Very much a man of his time, Adrien Dubouché made a considerable contribution to the ceramic collection throughout his lifetime, donating an exceptional range of 19th century ceramics to the museum. This collection is now displayed in the former classrooms of the School of Decorative Arts, where the display is designed to create a sort of maze in which the visitor is surrounded by ceramics. To display the collection, the museum’s designer Zette Cazalas used very plain displaycases resembling the industrial character of the building, whilst drawing inspiration from the museum’s historical showcases. By observing the pieces in the collection and the polychromatic nature of the original museum, she has introduced very bold colours to the showcases and the ceiling. There are two sides to the showcases. One side is organised around the main 19th century art movements (neo-classicism, historicism, Orientalism, eclecticism, Japanism). There is an unparalleled collection of “impressionist” ceramics, an area in which the museum excelled very early on. On the other side of the showcases, “educational galleries” highlight the variety of European production by displaying the works side by side.

Much like the historical galleries on the ground floor, the route begins with neo-classicism. The monumental pieces from the Nast manufactory, which are genuine masters of skill, reveal the scientific and technical progress that is a common theme amongst the collections. The pieces that follow reflect the extreme variety of ceramics output in the 19th century: Berry porcelain, ceramics from the Auteuil workshop, artistic faience pottery by Théodore Deck, porcelain jewellery, reticulated porcelain from China, Sèvres and Worcester. Many of the works that form the core of this collection were acquired at World Fairs, and reflect the industrial rivalry that animated the nations of Europe, leading to artistic emulation between the major ceramic centres. A remarkable collection of Sèvres porcelain reminds visitors of the policy practised by the manufactory to store its pieces in experienced ceramics centres such as Limoges.

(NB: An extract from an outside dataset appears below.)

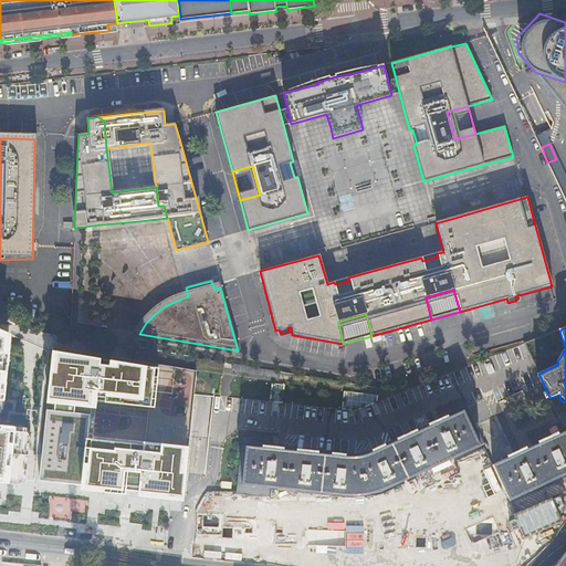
[(551,334),(525,344),(533,362),(537,360),(532,347),(553,338),(551,334)]
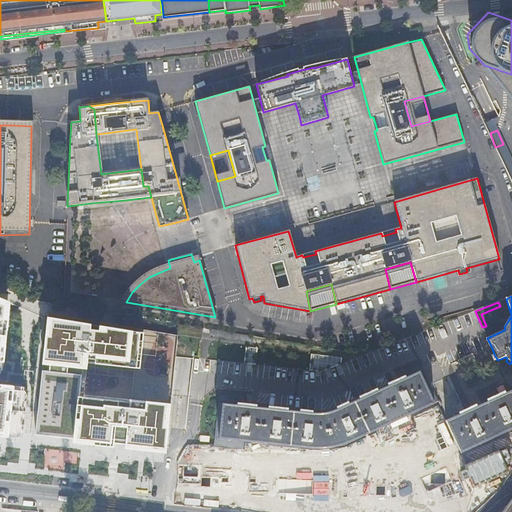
[(83,365),(131,371),(136,335),(43,324),(38,370),(30,436),(73,442),(157,451),(163,405),(141,403),(140,410),(78,403),(82,375),(83,365)]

Focusing on ceramics from the late 19th century to the present day, the rooms that follow have also maintained their historical appearance: the old parquet floors and metal girders in these spaces have been restored to remind us of the original purpose of these premises. The Art Nouveau works – in particular those made in Sèvres under the inspection of Alexandre Sandier – are therefore contemporary with the setting in which they are now displayed. Once again, the international aspect of the collection is the result of a deliberate acquisition policy : from 1897, the museum acquired a number of high-fired porcelains from Royal Copenhagen’s Parisian storehouse. Contacts were also established with Tiffany’s in New York, through the art dealer Siegfried Bing.